Discovery of TRPM8 Antagonist ( S)-6-(((3-Fluoro-4-(trifluoromethoxy)phenyl)(3-fluoropyridin-2-yl)methyl)carbamoyl)nicotinic Acid (AMG 333), a Clinical Candidate for the Treatment of Migraine

J Med Chem 2018 Sep 27;61(18):8186-8201.PMID:30148953DOI:10.1021/acs.jmedchem.8b00518.

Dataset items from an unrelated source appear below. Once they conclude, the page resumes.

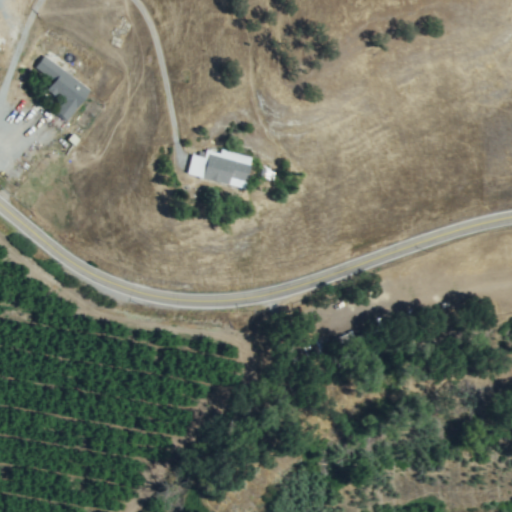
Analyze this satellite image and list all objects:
road: (89, 9)
building: (61, 88)
building: (64, 89)
building: (219, 168)
building: (221, 169)
road: (248, 301)
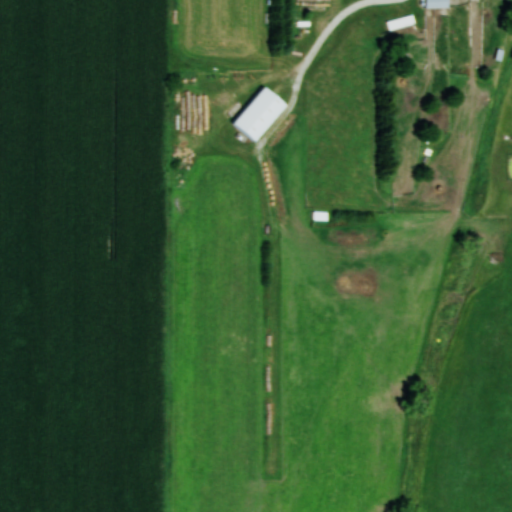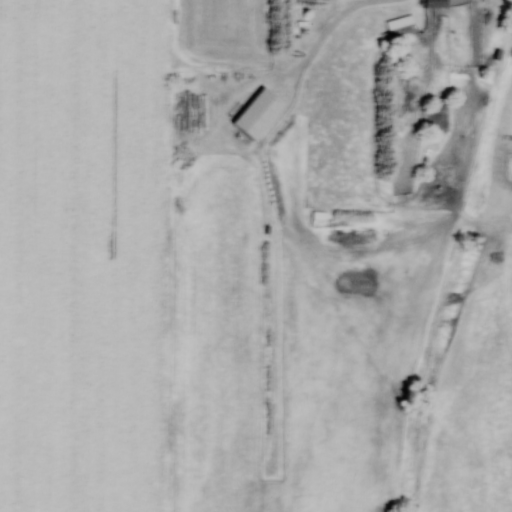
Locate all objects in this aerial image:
building: (437, 3)
building: (260, 113)
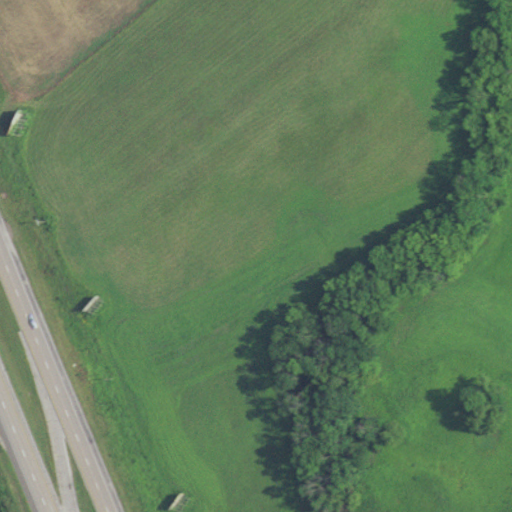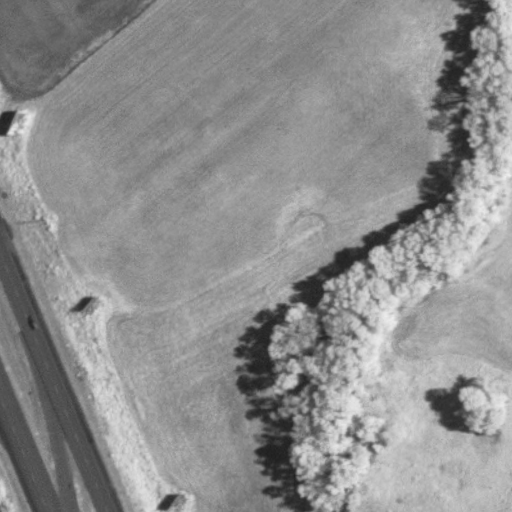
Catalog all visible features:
road: (55, 376)
road: (24, 450)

Transient-receptor-potential melastatin 8 (TRPM8), the predominant mammalian cold-temperature thermosensor, is a nonselective cation channel expressed in a subpopulation of sensory neurons in the peripheral nervous system, including nerve circuitry implicated in migraine pathogenesis: the trigeminal and pterygopalatine ganglia. Genomewide association studies have identified an association between TRPM8 and reduced risk of migraine. This disclosure focuses on medicinal-chemistry efforts to improve the druglike properties of initial leads, particularly removal of CYP3A4-induction liability and improvement of pharmacokinetic properties. A novel series of biarylmethanamide TRPM8 antagonists was developed, and a subset of leads were evaluated in preclinical toxicology studies to identify a clinical candidate with an acceptable preclinical safety profile leading to clinical candidate AMG 333, a potent and highly selective antagonist of TRPM8 that was evaluated in human clinical trials.